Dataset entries
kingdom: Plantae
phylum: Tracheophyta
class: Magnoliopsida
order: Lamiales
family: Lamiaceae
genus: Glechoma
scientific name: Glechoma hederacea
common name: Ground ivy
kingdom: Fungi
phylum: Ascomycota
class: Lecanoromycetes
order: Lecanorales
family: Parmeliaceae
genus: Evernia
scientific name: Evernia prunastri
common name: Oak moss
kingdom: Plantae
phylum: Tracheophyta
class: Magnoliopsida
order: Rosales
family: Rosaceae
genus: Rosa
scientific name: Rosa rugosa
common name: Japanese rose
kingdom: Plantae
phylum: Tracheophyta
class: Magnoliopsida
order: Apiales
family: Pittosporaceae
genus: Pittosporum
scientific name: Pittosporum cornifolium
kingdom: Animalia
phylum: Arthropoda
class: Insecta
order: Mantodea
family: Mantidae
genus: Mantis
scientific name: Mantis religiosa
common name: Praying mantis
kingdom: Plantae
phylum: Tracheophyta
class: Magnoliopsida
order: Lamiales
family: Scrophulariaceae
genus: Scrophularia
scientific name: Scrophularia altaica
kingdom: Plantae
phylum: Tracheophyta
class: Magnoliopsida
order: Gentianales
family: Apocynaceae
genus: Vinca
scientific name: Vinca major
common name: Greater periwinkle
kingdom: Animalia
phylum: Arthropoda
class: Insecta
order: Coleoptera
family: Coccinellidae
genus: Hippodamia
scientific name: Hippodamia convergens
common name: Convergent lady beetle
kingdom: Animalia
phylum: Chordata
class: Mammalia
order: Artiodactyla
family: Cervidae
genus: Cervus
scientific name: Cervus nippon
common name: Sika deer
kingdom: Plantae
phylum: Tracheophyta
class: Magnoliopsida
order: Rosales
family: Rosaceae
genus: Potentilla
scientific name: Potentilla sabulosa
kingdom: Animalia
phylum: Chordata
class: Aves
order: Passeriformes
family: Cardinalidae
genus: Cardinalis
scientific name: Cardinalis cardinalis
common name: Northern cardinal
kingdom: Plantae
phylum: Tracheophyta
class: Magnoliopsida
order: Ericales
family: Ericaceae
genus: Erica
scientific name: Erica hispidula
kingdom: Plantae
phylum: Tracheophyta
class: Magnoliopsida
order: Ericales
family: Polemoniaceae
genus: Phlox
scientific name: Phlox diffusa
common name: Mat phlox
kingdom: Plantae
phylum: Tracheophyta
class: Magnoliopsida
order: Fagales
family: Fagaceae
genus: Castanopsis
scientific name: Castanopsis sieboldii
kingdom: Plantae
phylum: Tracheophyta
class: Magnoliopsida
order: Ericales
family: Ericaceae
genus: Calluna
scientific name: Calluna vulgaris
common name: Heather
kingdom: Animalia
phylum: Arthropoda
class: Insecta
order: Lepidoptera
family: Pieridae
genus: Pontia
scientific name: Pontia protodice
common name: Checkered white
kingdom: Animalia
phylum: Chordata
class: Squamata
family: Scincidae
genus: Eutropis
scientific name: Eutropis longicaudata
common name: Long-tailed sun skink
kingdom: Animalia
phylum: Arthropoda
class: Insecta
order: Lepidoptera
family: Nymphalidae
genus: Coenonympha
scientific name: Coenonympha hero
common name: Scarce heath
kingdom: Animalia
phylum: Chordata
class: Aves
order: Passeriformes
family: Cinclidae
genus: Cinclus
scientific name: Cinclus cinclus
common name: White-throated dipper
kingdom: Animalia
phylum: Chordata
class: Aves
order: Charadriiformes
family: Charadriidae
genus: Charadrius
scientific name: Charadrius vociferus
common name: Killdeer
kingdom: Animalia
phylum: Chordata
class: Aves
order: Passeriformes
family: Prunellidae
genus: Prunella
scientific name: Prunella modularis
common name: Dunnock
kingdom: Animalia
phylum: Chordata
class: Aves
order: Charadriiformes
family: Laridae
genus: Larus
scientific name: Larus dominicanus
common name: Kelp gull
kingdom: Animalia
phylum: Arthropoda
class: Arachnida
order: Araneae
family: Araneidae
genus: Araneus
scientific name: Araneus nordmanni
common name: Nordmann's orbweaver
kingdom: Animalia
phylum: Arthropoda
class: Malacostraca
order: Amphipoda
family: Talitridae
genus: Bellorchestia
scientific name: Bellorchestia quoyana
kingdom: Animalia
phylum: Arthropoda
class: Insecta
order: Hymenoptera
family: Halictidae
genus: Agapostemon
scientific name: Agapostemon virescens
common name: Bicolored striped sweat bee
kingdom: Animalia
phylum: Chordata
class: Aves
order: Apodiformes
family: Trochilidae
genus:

### EXERCISE
Rewrite all the records above as a Markdown table with two columns, "No." and "Line," giving each line its own numbered row and leaving out any blank lines.

### OUTPUT OF THE EXERCISE
| No. | Line |
|---|---|
| 1 | kingdom: Plantae |
| 2 | phylum: Tracheophyta |
| 3 | class: Magnoliopsida |
| 4 | order: Lamiales |
| 5 | family: Lamiaceae |
| 6 | genus: Glechoma |
| 7 | scientific name: Glechoma hederacea |
| 8 | common name: Ground ivy |
| 9 | kingdom: Fungi |
| 10 | phylum: Ascomycota |
| 11 | class: Lecanoromycetes |
| 12 | order: Lecanorales |
| 13 | family: Parmeliaceae |
| 14 | genus: Evernia |
| 15 | scientific name: Evernia prunastri |
| 16 | common name: Oak moss |
| 17 | kingdom: Plantae |
| 18 | phylum: Tracheophyta |
| 19 | class: Magnoliopsida |
| 20 | order: Rosales |
| 21 | family: Rosaceae |
| 22 | genus: Rosa |
| 23 | scientific name: Rosa rugosa |
| 24 | common name: Japanese rose |
| 25 | kingdom: Plantae |
| 26 | phylum: Tracheophyta |
| 27 | class: Magnoliopsida |
| 28 | order: Apiales |
| 29 | family: Pittosporaceae |
| 30 | genus: Pittosporum |
| 31 | scientific name: Pittosporum cornifolium |
| 32 | kingdom: Animalia |
| 33 | phylum: Arthropoda |
| 34 | class: Insecta |
| 35 | order: Mantodea |
| 36 | family: Mantidae |
| 37 | genus: Mantis |
| 38 | scientific name: Mantis religiosa |
| 39 | common name: Praying mantis |
| 40 | kingdom: Plantae |
| 41 | phylum: Tracheophyta |
| 42 | class: Magnoliopsida |
| 43 | order: Lamiales |
| 44 | family: Scrophulariaceae |
| 45 | genus: Scrophularia |
| 46 | scientific name: Scrophularia altaica |
| 47 | kingdom: Plantae |
| 48 | phylum: Tracheophyta |
| 49 | class: Magnoliopsida |
| 50 | order: Gentianales |
| 51 | family: Apocynaceae |
| 52 | genus: Vinca |
| 53 | scientific name: Vinca major |
| 54 | common name: Greater periwinkle |
| 55 | kingdom: Animalia |
| 56 | phylum: Arthropoda |
| 57 | class: Insecta |
| 58 | order: Coleoptera |
| 59 | family: Coccinellidae |
| 60 | genus: Hippodamia |
| 61 | scientific name: Hippodamia convergens |
| 62 | common name: Convergent lady beetle |
| 63 | kingdom: Animalia |
| 64 | phylum: Chordata |
| 65 | class: Mammalia |
| 66 | order: Artiodactyla |
| 67 | family: Cervidae |
| 68 | genus: Cervus |
| 69 | scientific name: Cervus nippon |
| 70 | common name: Sika deer |
| 71 | kingdom: Plantae |
| 72 | phylum: Tracheophyta |
| 73 | class: Magnoliopsida |
| 74 | order: Rosales |
| 75 | family: Rosaceae |
| 76 | genus: Potentilla |
| 77 | scientific name: Potentilla sabulosa |
| 78 | kingdom: Animalia |
| 79 | phylum: Chordata |
| 80 | class: Aves |
| 81 | order: Passeriformes |
| 82 | family: Cardinalidae |
| 83 | genus: Cardinalis |
| 84 | scientific name: Cardinalis cardinalis |
| 85 | common name: Northern cardinal |
| 86 | kingdom: Plantae |
| 87 | phylum: Tracheophyta |
| 88 | class: Magnoliopsida |
| 89 | order: Ericales |
| 90 | family: Ericaceae |
| 91 | genus: Erica |
| 92 | scientific name: Erica hispidula |
| 93 | kingdom: Plantae |
| 94 | phylum: Tracheophyta |
| 95 | class: Magnoliopsida |
| 96 | order: Ericales |
| 97 | family: Polemoniaceae |
| 98 | genus: Phlox |
| 99 | scientific name: Phlox diffusa |
| 100 | common name: Mat phlox |
| 101 | kingdom: Plantae |
| 102 | phylum: Tracheophyta |
| 103 | class: Magnoliopsida |
| 104 | order: Fagales |
| 105 | family: Fagaceae |
| 106 | genus: Castanopsis |
| 107 | scientific name: Castanopsis sieboldii |
| 108 | kingdom: Plantae |
| 109 | phylum: Tracheophyta |
| 110 | class: Magnoliopsida |
| 111 | order: Ericales |
| 112 | family: Ericaceae |
| 113 | genus: Calluna |
| 114 | scientific name: Calluna vulgaris |
| 115 | common name: Heather |
| 116 | kingdom: Animalia |
| 117 | phylum: Arthropoda |
| 118 | class: Insecta |
| 119 | order: Lepidoptera |
| 120 | family: Pieridae |
| 121 | genus: Pontia |
| 122 | scientific name: Pontia protodice |
| 123 | common name: Checkered white |
| 124 | kingdom: Animalia |
| 125 | phylum: Chordata |
| 126 | class: Squamata |
| 127 | family: Scincidae |
| 128 | genus: Eutropis |
| 129 | scientific name: Eutropis longicaudata |
| 130 | common name: Long-tailed sun skink |
| 131 | kingdom: Animalia |
| 132 | phylum: Arthropoda |
| 133 | class: Insecta |
| 134 | order: Lepidoptera |
| 135 | family: Nymphalidae |
| 136 | genus: Coenonympha |
| 137 | scientific name: Coenonympha hero |
| 138 | common name: Scarce heath |
| 139 | kingdom: Animalia |
| 140 | phylum: Chordata |
| 141 | class: Aves |
| 142 | order: Passeriformes |
| 143 | family: Cinclidae |
| 144 | genus: Cinclus |
| 145 | scientific name: Cinclus cinclus |
| 146 | common name: White-throated dipper |
| 147 | kingdom: Animalia |
| 148 | phylum: Chordata |
| 149 | class: Aves |
| 150 | order: Charadriiformes |
| 151 | family: Charadriidae |
| 152 | genus: Charadrius |
| 153 | scientific name: Charadrius vociferus |
| 154 | common name: Killdeer |
| 155 | kingdom: Animalia |
| 156 | phylum: Chordata |
| 157 | class: Aves |
| 158 | order: Passeriformes |
| 159 | family: Prunellidae |
| 160 | genus: Prunella |
| 161 | scientific name: Prunella modularis |
| 162 | common name: Dunnock |
| 163 | kingdom: Animalia |
| 164 | phylum: Chordata |
| 165 | class: Aves |
| 166 | order: Charadriiformes |
| 167 | family: Laridae |
| 168 | genus: Larus |
| 169 | scientific name: Larus dominicanus |
| 170 | common name: Kelp gull |
| 171 | kingdom: Animalia |
| 172 | phylum: Arthropoda |
| 173 | class: Arachnida |
| 174 | order: Araneae |
| 175 | family: Araneidae |
| 176 | genus: Araneus |
| 177 | scientific name: Araneus nordmanni |
| 178 | common name: Nordmann's orbweaver |
| 179 | kingdom: Animalia |
| 180 | phylum: Arthropoda |
| 181 | class: Malacostraca |
| 182 | order: Amphipoda |
| 183 | family: Talitridae |
| 184 | genus: Bellorchestia |
| 185 | scientific name: Bellorchestia quoyana |
| 186 | kingdom: Animalia |
| 187 | phylum: Arthropoda |
| 188 | class: Insecta |
| 189 | order: Hymenoptera |
| 190 | family: Halictidae |
| 191 | genus: Agapostemon |
| 192 | scientific name: Agapostemon virescens |
| 193 | common name: Bicolored striped sweat bee |
| 194 | kingdom: Animalia |
| 195 | phylum: Chordata |
| 196 | class: Aves |
| 197 | order: Apodiformes |
| 198 | family: Trochilidae |
| 199 | genus: |